In case you tuned back out of this part of the world as soon as the drama in Egypt ended, here’s a synopsis: Bahrain is an island nation in the Persian Gulf that has been ruled by the last 200 years by the Khalifa family.  The Khalifa dynasty is Sunni, while the majority of the country is Shi’ite.  Protestors in Bahrain, no doubt inspired by the uprisings in Tunisia and Egypt have taken to the streets, demanding among other things, more democracy and an end to government discrimation against the Shia majority.  Although Bahrain is a kingdom, it does have a parliament, and something resembling a free press. The government has said it will open talks with all elements of society to address their grievances.

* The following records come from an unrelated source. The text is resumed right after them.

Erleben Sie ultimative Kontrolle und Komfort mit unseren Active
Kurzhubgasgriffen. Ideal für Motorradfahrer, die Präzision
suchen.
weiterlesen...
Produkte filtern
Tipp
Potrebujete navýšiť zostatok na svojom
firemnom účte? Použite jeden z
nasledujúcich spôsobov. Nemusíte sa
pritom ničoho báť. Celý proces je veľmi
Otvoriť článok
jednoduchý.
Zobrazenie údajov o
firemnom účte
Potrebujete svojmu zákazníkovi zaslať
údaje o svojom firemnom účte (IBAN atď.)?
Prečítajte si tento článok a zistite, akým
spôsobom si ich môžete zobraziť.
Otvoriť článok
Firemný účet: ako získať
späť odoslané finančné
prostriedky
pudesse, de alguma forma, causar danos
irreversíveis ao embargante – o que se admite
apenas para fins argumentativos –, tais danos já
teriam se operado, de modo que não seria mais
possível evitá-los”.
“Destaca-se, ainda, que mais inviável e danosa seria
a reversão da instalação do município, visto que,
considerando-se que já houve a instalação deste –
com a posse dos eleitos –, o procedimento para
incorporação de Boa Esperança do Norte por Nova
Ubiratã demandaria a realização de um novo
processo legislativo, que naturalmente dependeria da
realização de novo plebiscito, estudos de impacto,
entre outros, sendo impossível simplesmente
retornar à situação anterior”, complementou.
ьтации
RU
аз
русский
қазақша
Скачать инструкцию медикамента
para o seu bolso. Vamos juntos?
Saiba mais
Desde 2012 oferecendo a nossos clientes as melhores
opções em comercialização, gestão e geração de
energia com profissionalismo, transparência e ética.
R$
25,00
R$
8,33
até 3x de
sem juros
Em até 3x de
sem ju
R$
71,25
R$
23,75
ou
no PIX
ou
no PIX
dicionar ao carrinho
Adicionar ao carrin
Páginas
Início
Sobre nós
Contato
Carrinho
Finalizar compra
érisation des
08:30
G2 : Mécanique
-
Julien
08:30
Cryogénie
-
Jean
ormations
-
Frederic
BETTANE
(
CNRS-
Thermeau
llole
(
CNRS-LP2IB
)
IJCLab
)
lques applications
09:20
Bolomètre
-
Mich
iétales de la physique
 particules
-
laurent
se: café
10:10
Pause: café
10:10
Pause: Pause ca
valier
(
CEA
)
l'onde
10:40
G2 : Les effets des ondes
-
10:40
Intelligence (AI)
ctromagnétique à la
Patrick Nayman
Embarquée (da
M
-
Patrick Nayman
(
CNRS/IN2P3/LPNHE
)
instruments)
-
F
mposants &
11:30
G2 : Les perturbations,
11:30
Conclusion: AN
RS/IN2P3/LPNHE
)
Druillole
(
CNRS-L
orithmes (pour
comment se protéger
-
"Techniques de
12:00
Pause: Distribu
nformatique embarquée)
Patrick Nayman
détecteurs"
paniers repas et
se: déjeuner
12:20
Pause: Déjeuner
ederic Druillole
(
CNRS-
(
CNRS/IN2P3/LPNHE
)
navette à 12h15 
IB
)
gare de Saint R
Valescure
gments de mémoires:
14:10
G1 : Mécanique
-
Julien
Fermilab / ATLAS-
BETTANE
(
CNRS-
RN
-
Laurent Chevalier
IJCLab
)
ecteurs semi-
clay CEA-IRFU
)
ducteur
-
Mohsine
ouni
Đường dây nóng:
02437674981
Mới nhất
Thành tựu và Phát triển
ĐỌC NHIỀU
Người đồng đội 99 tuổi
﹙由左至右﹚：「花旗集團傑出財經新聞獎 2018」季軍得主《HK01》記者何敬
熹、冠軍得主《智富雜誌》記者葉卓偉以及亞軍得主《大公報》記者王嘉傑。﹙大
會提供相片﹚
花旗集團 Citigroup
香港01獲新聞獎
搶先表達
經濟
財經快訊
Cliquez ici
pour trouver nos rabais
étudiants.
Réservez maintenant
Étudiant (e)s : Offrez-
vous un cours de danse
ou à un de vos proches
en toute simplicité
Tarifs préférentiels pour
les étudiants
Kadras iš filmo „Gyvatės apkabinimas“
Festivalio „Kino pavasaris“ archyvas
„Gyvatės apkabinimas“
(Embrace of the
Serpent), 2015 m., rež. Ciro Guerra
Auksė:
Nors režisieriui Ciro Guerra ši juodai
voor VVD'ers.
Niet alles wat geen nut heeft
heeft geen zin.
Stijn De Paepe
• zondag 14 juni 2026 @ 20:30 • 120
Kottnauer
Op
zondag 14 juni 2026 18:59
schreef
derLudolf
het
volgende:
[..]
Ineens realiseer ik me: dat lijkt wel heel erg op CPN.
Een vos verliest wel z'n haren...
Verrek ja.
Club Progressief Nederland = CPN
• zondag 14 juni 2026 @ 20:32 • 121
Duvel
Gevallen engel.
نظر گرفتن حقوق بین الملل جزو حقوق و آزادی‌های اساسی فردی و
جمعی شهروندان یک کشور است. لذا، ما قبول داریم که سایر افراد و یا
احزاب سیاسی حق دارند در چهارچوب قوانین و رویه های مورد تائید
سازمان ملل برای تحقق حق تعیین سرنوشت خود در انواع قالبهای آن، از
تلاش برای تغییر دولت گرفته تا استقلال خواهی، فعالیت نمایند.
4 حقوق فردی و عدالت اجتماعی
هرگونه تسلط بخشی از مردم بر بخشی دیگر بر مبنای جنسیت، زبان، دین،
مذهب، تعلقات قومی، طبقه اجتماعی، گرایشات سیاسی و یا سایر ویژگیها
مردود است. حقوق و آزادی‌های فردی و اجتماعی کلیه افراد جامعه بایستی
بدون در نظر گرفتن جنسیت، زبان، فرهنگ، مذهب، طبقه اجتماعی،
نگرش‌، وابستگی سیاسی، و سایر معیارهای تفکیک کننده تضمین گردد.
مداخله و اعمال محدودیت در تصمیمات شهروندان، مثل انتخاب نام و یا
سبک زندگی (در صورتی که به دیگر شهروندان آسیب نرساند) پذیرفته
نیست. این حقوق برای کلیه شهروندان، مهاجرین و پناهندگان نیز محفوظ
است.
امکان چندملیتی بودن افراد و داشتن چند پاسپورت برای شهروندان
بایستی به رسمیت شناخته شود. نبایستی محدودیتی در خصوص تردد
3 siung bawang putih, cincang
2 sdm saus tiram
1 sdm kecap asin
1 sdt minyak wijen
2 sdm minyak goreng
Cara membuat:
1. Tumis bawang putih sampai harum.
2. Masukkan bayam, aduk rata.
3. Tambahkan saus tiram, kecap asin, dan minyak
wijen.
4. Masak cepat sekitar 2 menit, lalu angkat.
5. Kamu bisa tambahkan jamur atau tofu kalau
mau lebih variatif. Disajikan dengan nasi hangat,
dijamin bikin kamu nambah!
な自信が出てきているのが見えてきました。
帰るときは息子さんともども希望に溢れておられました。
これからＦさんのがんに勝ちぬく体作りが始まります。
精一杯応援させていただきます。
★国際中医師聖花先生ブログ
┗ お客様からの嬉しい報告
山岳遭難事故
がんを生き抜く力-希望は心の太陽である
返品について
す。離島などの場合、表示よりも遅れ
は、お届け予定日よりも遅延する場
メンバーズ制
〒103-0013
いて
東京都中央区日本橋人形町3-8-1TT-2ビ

Another thing Bahrain has is oil, and perhaps more importantly, lots of oil refineries.  This means that, much like in the UAE and Qatar, Bahrain’s economic figures look more like something you might see in Eastern or Central Europe than the Middle East.  Indeed, while Tunisia’s GDP per capita at Purchasing Power Parity was only $8,600 and Egypt’s all of $5,900, Bahrain’s is $24,000.  The Human Development Index, a measure of well-being that takes into account standards of living, life expectancy and a host of other indicators, puts Bahrain in the highest category (Developed countries), at 39th, just ahead of Portugal.  The arrangement in Bahrain is similar to that in other gulf statelets like Kuwait, Qatar, etc: the government spends some of its massive oil wealth on social welfare programs and direct cash payments to keep the people generally quiescent.  In some ways, Bahrain might be a preview of the UAE and Qatar in a few decades; Bahrain is likely to be the first Gulf state to exhaust its oil reserves.

SO, what does any of this have to do with China? We know the Chinese government was concerned enough about the example the Egyptian masses were setting that historic events got very little coverage in state media, and in fact, the search term “Egypt” was blocked on Sina, China’s equivalent of Twitter. But really, Egypt isn’t much like China: while Egypt stagnated under Mubarak, China’s economy has taken off, surpassing Japan to become the 2nd largest in the world, and in all likelihood, it will pass the US in a decade or so.  Moreover, Egypt has a much younger and more restless population than China.  In Egypt the median age is 24; in China it’s 33.  So China doesn’t really have the same ingredients that led to revolution in Egypt.  And while China probably isn’t that much like Bahrain either, the Chinese Communist Party has made essentially the same bargain with its citizens that the Gulf sheikdoms have: Prosperity in exchange for freedoms.  Of course, massive oil wealth has made it easier for the Gulf states to maintain their end of this bargain, just doling out the revenues; while China has had to work significantly harder, constructing the a large and incredibly efficient industrial export machine.  But the example of Bahrain shows that people won’t accept this trade off forever.

Of course, there are unique factors in Bahrain that don’t necessarily apply to China: sectarian grievances; reliance on a larger neighbor (Saudi Arabia) for money and defence; and perhaps most uniquely, smallness: Bahrain is an island with a population 1/1000th the size of China’s.  But nevertheless, Bahrain might be the wealthiest country to have people take to the streets to overthrow a government (unless one counts Tea Partiers in the US).  All the more reason for China to question its model of social and political development.  And perhaps in the meantime to block searches of “Bahrain” on Baidu.